* **WORK REQUEST**: Output must match the data below exactly from its first line through the line that contains "Page size: 1500x1125.", with no other line.
----
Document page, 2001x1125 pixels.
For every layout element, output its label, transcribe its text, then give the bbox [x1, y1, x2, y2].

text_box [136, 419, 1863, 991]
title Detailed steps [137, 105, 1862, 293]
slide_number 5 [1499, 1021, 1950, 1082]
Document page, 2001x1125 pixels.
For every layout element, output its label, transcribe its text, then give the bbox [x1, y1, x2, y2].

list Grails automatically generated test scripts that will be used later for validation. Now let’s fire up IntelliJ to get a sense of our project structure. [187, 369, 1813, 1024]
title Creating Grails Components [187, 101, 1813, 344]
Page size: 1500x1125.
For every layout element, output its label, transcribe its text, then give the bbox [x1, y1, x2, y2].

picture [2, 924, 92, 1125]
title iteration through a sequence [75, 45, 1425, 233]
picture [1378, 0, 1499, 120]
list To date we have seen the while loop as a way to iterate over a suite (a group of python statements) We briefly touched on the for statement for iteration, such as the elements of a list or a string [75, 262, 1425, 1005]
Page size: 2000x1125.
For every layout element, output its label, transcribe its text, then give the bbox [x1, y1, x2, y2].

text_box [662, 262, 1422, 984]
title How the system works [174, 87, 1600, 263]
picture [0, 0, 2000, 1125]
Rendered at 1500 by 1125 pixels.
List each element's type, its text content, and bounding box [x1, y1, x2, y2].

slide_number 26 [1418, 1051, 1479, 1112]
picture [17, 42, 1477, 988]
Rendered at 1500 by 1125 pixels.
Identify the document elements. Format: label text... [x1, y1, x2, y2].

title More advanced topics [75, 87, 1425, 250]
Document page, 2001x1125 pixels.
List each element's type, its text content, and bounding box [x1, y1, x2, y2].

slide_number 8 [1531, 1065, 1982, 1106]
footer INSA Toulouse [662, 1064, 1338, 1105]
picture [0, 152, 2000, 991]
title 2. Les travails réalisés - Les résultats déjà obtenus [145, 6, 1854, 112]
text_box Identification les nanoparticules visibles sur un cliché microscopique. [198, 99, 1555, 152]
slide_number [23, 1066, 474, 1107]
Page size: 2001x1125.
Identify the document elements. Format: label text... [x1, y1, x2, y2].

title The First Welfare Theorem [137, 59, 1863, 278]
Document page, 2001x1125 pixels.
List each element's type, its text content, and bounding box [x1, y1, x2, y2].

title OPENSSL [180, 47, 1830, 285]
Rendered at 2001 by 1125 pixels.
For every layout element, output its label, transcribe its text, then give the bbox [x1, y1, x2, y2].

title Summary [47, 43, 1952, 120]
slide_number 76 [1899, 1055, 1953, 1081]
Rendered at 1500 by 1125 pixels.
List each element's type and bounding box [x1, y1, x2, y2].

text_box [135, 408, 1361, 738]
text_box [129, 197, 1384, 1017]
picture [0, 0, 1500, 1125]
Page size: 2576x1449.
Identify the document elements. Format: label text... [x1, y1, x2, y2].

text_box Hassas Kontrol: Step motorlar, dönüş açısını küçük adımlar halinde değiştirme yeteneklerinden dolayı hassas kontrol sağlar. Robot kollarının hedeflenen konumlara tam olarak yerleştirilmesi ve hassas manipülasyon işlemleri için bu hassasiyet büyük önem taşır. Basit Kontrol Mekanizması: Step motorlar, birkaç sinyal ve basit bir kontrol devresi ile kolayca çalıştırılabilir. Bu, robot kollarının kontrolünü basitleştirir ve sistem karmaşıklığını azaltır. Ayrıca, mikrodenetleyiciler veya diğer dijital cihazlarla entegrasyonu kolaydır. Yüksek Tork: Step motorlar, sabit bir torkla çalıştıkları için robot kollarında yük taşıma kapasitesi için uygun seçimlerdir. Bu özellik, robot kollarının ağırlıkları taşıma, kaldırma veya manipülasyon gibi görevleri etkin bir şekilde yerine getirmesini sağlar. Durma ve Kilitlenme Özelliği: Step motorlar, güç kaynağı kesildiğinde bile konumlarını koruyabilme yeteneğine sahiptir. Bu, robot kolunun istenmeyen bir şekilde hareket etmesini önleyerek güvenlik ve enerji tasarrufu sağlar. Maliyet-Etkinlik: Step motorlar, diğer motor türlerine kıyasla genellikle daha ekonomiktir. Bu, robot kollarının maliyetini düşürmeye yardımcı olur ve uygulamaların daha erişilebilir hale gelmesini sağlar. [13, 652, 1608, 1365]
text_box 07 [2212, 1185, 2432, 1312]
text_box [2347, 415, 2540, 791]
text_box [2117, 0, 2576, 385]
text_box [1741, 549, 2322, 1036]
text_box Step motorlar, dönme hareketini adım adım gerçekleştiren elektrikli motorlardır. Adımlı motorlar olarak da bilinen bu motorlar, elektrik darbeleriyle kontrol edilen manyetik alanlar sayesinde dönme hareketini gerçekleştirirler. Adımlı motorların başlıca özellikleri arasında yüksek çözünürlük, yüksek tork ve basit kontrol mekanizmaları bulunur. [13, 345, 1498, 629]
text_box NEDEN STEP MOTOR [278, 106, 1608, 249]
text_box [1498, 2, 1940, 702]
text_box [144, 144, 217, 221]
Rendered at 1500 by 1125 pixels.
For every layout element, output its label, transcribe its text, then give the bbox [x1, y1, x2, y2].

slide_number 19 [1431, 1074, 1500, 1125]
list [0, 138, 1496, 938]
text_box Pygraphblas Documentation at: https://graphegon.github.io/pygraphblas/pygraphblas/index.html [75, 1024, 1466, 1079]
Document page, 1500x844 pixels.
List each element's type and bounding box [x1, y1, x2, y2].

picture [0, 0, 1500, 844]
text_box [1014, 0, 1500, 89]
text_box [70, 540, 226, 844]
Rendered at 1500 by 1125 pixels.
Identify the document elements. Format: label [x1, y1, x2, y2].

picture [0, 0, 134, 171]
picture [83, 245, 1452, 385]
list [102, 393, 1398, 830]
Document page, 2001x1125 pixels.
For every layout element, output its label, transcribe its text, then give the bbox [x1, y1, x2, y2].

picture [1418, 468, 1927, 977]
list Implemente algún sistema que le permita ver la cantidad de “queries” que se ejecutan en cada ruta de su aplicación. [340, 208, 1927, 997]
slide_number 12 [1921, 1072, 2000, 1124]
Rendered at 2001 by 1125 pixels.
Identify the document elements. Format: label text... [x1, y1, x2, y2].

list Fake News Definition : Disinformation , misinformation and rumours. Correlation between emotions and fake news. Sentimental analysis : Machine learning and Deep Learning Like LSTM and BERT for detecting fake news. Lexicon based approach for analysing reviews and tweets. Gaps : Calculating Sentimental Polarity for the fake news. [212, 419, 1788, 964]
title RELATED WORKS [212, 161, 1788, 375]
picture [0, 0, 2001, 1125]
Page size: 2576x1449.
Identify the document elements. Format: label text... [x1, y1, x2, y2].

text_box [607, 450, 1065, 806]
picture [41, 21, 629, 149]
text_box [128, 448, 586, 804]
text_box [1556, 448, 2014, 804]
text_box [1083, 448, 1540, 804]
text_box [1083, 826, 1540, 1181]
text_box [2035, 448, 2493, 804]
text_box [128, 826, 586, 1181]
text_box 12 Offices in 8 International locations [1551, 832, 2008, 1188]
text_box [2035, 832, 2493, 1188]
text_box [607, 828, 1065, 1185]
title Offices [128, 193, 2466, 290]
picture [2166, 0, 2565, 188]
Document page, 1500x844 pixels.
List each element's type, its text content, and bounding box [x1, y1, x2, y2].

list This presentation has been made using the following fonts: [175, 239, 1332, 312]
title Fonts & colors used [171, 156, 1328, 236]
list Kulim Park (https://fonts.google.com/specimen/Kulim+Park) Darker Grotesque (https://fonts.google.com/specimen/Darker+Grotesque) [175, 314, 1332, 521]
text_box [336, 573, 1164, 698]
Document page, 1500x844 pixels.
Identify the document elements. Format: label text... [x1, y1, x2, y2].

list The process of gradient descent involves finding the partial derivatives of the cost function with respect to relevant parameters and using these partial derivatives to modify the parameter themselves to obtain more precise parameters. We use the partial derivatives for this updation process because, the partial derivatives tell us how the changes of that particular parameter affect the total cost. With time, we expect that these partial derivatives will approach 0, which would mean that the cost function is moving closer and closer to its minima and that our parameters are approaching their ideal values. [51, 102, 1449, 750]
----
* **YOUR RESPONSE**:
Document page, 2001x1125 pixels.
For every layout element, output its label, transcribe its text, then give the bbox [x1, y1, x2, y2].

text_box [136, 419, 1863, 991]
title Detailed steps [137, 105, 1862, 293]
slide_number 5 [1499, 1021, 1950, 1082]
Document page, 2001x1125 pixels.
For every layout element, output its label, transcribe its text, then give the bbox [x1, y1, x2, y2].

list Grails automatically generated test scripts that will be used later for validation. Now let’s fire up IntelliJ to get a sense of our project structure. [187, 369, 1813, 1024]
title Creating Grails Components [187, 101, 1813, 344]
Page size: 1500x1125.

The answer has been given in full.